### Aim of the task
Type again, exactly, the lines below from the start through the line that includes "optical axis (centimetres).".

### Data provided
------------------------------------------------

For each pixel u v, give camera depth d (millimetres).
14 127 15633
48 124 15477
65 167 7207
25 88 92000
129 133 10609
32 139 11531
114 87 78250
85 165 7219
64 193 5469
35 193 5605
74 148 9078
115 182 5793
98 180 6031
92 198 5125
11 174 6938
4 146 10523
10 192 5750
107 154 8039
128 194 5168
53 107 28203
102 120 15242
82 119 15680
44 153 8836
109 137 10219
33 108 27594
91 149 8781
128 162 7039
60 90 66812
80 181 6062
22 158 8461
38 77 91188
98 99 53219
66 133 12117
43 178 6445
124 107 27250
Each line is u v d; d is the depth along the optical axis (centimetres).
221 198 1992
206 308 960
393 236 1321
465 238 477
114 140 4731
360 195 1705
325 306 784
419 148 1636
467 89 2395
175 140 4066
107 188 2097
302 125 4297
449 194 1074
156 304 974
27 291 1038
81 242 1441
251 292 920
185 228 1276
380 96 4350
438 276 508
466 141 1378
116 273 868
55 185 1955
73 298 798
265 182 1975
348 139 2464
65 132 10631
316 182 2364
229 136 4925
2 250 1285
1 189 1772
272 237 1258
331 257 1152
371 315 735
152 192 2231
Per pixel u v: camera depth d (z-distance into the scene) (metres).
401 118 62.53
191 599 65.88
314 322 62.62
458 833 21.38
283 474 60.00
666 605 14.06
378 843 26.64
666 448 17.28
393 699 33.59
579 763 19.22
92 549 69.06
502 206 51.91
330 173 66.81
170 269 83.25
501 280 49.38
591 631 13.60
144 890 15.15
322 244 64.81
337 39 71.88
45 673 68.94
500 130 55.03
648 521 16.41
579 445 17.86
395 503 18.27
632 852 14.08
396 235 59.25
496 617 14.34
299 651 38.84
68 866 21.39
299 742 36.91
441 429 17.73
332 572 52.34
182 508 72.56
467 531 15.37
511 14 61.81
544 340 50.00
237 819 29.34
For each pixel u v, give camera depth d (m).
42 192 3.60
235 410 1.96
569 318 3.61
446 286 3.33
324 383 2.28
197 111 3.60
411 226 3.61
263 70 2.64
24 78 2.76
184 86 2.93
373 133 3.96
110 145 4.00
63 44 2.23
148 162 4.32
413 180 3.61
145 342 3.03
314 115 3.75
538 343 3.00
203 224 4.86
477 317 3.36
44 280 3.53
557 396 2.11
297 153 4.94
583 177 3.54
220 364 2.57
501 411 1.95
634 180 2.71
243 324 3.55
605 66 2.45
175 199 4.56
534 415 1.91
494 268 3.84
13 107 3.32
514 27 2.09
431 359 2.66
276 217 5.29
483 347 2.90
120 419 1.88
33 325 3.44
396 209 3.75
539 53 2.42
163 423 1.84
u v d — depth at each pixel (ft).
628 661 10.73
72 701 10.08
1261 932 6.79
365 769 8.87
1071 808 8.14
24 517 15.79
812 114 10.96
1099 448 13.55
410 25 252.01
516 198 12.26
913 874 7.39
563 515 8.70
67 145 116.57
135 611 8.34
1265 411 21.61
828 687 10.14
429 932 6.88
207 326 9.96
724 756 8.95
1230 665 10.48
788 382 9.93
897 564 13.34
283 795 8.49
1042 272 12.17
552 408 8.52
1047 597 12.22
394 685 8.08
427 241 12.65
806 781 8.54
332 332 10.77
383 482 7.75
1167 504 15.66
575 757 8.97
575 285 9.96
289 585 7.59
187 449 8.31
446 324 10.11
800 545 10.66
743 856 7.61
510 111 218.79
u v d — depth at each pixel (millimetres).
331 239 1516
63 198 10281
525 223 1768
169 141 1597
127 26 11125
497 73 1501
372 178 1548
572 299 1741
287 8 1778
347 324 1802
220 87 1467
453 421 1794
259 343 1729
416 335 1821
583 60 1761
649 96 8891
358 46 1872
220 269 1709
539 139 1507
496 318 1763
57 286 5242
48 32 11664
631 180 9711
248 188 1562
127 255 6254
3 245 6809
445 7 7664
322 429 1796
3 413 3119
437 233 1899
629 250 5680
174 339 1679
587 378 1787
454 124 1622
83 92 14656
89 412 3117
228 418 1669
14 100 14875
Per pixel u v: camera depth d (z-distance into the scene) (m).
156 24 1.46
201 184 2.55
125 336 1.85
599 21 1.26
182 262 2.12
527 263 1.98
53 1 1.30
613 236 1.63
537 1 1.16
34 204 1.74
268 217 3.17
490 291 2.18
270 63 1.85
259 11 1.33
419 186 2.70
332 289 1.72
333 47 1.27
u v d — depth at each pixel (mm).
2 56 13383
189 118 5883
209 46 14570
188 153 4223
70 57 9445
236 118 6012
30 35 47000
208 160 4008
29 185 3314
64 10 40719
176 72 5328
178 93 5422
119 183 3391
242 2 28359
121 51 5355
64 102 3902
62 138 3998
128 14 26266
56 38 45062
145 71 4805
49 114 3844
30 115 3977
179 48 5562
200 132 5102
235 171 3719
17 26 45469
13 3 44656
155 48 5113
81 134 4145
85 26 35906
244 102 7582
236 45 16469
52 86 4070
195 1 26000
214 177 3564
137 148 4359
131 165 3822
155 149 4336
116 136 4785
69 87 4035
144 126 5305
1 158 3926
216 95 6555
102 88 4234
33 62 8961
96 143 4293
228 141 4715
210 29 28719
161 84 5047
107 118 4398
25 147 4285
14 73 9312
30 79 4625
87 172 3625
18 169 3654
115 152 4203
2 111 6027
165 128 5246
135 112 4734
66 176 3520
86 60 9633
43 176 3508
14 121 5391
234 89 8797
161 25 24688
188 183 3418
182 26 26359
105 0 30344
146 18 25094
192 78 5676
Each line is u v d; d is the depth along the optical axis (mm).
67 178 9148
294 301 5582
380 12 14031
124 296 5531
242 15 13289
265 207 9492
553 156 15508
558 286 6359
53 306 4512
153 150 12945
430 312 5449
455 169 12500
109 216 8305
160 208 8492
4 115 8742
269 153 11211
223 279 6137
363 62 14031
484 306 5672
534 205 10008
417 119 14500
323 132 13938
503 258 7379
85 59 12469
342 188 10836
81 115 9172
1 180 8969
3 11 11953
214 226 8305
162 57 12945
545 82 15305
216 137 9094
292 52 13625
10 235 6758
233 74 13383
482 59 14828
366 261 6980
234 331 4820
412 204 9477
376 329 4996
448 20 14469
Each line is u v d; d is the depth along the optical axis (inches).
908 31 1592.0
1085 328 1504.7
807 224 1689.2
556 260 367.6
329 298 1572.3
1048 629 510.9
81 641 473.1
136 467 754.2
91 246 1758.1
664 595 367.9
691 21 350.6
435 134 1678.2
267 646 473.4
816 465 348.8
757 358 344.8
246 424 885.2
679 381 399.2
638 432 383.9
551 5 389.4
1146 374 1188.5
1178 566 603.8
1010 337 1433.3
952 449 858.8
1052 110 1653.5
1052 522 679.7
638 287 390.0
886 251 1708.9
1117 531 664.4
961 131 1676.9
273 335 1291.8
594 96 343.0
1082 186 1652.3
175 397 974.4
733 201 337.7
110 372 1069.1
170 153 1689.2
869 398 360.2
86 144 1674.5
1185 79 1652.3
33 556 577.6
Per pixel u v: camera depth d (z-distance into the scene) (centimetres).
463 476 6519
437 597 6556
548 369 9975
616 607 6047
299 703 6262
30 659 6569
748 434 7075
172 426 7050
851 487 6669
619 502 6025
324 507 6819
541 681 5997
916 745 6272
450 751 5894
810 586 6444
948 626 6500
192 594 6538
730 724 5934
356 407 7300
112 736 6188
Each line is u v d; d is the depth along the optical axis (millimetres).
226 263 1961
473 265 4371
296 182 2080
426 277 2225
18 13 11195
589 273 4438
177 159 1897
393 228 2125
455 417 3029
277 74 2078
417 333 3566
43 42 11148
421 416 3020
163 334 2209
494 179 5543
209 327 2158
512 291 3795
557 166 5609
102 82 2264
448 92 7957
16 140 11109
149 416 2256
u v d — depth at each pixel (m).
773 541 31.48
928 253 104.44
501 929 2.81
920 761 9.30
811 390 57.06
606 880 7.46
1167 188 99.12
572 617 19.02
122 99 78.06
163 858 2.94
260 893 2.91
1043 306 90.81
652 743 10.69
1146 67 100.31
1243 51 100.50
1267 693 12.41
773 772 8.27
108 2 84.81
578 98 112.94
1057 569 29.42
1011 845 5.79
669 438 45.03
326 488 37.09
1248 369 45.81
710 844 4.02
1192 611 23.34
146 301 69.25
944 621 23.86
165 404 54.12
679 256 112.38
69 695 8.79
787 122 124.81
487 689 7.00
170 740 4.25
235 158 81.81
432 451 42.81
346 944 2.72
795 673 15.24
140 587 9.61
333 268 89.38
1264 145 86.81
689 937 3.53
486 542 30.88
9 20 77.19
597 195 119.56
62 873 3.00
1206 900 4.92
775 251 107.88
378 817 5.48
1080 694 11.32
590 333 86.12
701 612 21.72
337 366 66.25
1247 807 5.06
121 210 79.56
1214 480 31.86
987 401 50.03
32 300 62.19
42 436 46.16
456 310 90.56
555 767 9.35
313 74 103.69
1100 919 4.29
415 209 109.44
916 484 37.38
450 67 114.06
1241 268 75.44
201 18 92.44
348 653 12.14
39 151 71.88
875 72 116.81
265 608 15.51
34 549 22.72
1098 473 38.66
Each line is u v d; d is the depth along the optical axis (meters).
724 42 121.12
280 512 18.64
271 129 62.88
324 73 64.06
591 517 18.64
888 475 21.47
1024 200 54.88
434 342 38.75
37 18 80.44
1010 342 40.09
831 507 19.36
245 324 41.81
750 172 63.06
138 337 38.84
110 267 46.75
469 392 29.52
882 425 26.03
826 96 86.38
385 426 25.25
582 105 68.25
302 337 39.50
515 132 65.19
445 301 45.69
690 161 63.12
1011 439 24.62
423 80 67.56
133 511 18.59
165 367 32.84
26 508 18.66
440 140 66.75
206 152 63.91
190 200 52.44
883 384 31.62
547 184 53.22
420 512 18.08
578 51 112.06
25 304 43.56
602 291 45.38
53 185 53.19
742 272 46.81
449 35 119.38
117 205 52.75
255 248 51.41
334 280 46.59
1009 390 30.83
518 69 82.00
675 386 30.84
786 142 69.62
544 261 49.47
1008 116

------------------------------------------------

### Exercise answer
For each pixel u v, give camera depth d (millimetres).
14 127 15633
48 124 15477
65 167 7207
25 88 92000
129 133 10609
32 139 11531
114 87 78250
85 165 7219
64 193 5469
35 193 5605
74 148 9078
115 182 5793
98 180 6031
92 198 5125
11 174 6938
4 146 10523
10 192 5750
107 154 8039
128 194 5168
53 107 28203
102 120 15242
82 119 15680
44 153 8836
109 137 10219
33 108 27594
91 149 8781
128 162 7039
60 90 66812
80 181 6062
22 158 8461
38 77 91188
98 99 53219
66 133 12117
43 178 6445
124 107 27250
Each line is u v d; d is the depth along the optical axis (centimetres).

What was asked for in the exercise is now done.